# Shipping supply sizes to for small to large orders



## DRM (Apr 28, 2008)

I'm going through usps and starting to order supplies. Just wondering what veterans normally order to cover yourself for small to large orders. I don't want to get caught not having the right shipping material to fulfill an order, but at the same time, I don't want to order mass amounts of something that will not work. There is so much to choose from! Thanks for your input!


----------



## Rodney (Nov 3, 2004)

What kind of "orders"? What type of business are you in?

Printing services or a clothing line shipping 1-2 t-shirts at a time to your end customers?


----------



## DRM (Apr 28, 2008)

Ooops...guess I should have been more specific =). Clothing line shipping from 1 shirt to online to 1000+ wholesale to retail. Wanted to cover myself on all accounts and trying to figure out the best way in terms of ordering supplies from usps to ups, etc. but not OVER ordering due to space limitations. Thanks! =)


----------



## INKSCREENS (Jan 28, 2008)

DRM said:


> Ooops...guess I should have been more specific =). Clothing line shipping from 1 shirt to online to 1000+ wholesale to retail. Wanted to cover myself on all accounts and trying to figure out the best way in terms of ordering supplies from usps to ups, etc. but not OVER ordering due to space limitations. Thanks! =)


Don't need to order from USPS OR UPS. Try checking out Uline.com or other independent shipping supply companies. 1 to 1000 pieces is still a bit broad. 

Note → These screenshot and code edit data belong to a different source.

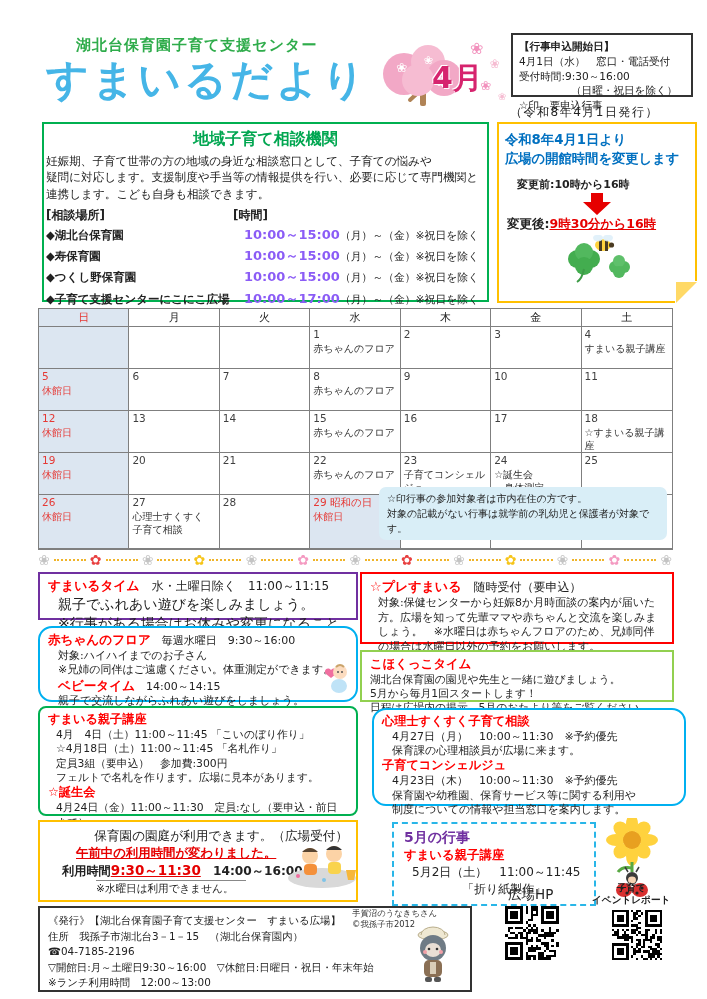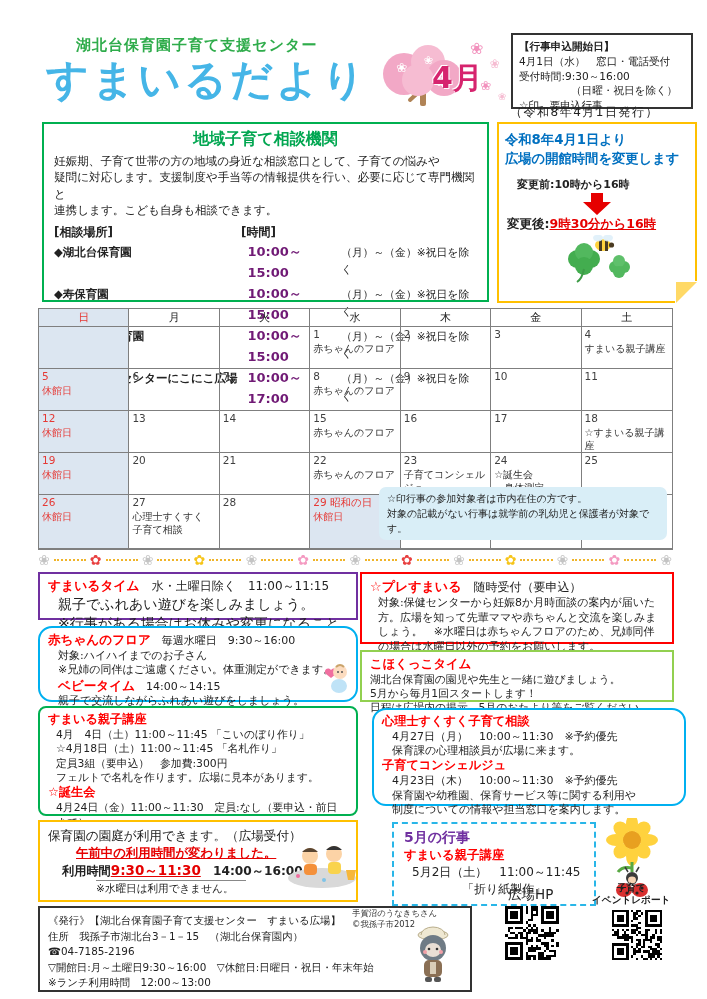--- a/index.html
+++ b/index.html
@@ -7,35 +7,35 @@
         font-family:"DejaVu Sans",sans-serif;color:#222;overflow:hidden;}
   .abs{position:absolute;box-sizing:border-box;}
   .pre{white-space:pre-line;}
 
   
   .hd-sub{left:76px;top:36px;font-size:15px;font-weight:bold;color:#2fac4b;letter-spacing:1px;}
   .hd-title{left:46px;top:52px;font-size:42px;font-weight:bold;color:#45b5e7;letter-spacing:3px;}
   .blossom{left:372px;top:38px;width:140px;height:76px;}
   .month{left:432px;top:58px;font-size:30px;font-weight:bold;color:#d6246e;
          text-shadow:1px 1px 0 #fff,-1px -1px 0 #fff;}
-  .apply{left:511px;top:33px;width:182px;height:76px;border:2px solid #333;
+  .apply{left:511px;top:33px;width:182px;height:64px;border:2px solid #333;
          padding:4px 6px;font-size:10.6px;line-height:1.4;}
   .apply .t{font-weight:bold;}
   .apply .ind{margin-left:52px;}
   .issue{left:510px;top:104px;font-size:12px;letter-spacing:1.5px;}
 
   
-  .consult{left:42px;top:122px;width:447px;height:180px;border:2px solid #00b050;padding:5px 10px;}
+  .consult{left:42px;top:122px;width:447px;height:180px;border:2px solid #00b050;padding:5px 2px;}
   .consult .title{text-align:center;color:#00a650;font-size:16px;font-weight:bold;margin-bottom:3px;}
   .consult .body{font-size:11.6px;line-height:1.42;}
   .consult .cols{display:flex;font-weight:bold;font-size:12px;margin-top:5px;}
   .consult .cols .c2{margin-left:128px;}
   .crow{display:flex;align-items:baseline;font-size:11.5px;line-height:1.62;}
   .crow .pl{font-weight:bold;width:198px;}
-  .crow .tm{color:#701a75;font-weight:bold;font-size:13px;width:96px;}
+  .crow .tm{color:#8b5cf6;font-weight:bold;font-size:13px;width:96px;}
   .crow .nt{font-size:10.8px;}
 
   
   .hours{left:497px;top:122px;width:200px;height:181px;border:2px solid #ffc000;padding:7px 6px;}
   .hours .head{color:#0070c0;font-weight:bold;font-size:13.3px;line-height:1.4;}
   .hours .before{font-weight:bold;font-size:11px;margin:9px 0 1px 12px;}
   .hours .arrow{display:block;margin:1px auto;}
   .hours .after{font-weight:bold;font-size:12.5px;margin-left:2px;}
   .hours .after .v{color:#e60000;text-decoration:underline;}
   .hours .clover{display:block;margin:2px auto 0;}
@@ -76,21 +76,21 @@
   .baby .l{font-size:11px;line-height:1.32;}
   .baby .ttl-red{font-size:12.6px;}
   .baby .ind{margin-left:10px;}
   .baby-icon{position:absolute;right:6px;bottom:6px;}
 
   .kouza{left:38px;top:706px;width:320px;height:110px;border:2px solid #00b050;border-radius:8px;}
   .kouza .l{font-size:10.8px;line-height:1.33;margin-left:8px;}
   .kouza .ttl-red{font-size:12.2px;line-height:1.3;}
 
   .garden{left:38px;top:820px;width:320px;height:82px;border:2px solid #ffc000;}
-  .garden .l1{font-size:12.6px;margin-top:2px;}
+  .garden .l1{font-size:12.6px;margin-top:2px;text-align:right;}
   .garden .l2{color:#e60000;font-weight:bold;font-size:12.4px;text-decoration:underline;margin-left:28px;}
   .garden .l3{font-size:12.2px;font-weight:bold;margin-left:14px;}
   .garden .l3 .rv{color:#e60000;font-size:13.5px;text-decoration:underline;}
   .garden .l4{font-size:10.6px;margin-left:48px;border-top:1px solid #888;width:150px;padding-top:1px;}
   .kids-icon{position:absolute;right:-4px;top:16px;}
 
   .footerbx{left:38px;top:906px;width:434px;height:86px;border:2px solid #333;
             padding:5px 8px;font-size:10.4px;line-height:1.5;}
   .mascot-cap{left:352px;top:908px;font-size:8.4px;line-height:1.3;color:#333;}
   .mascot{left:408px;top:926px;}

1 piece? look for polymailers.
1000 pieces? look for heavy duty walled cardboard boxes.


----------



## Binary01 (Jun 2, 2007)

make it simpler here

what size poly bag for

1-2 shirts

3-5 shirts

2 shirts plus hoodie

4 shirts plus 2 hoodies


i'm ordering my bags soon and want to make sure i can cover a typical online order...

thanks


----------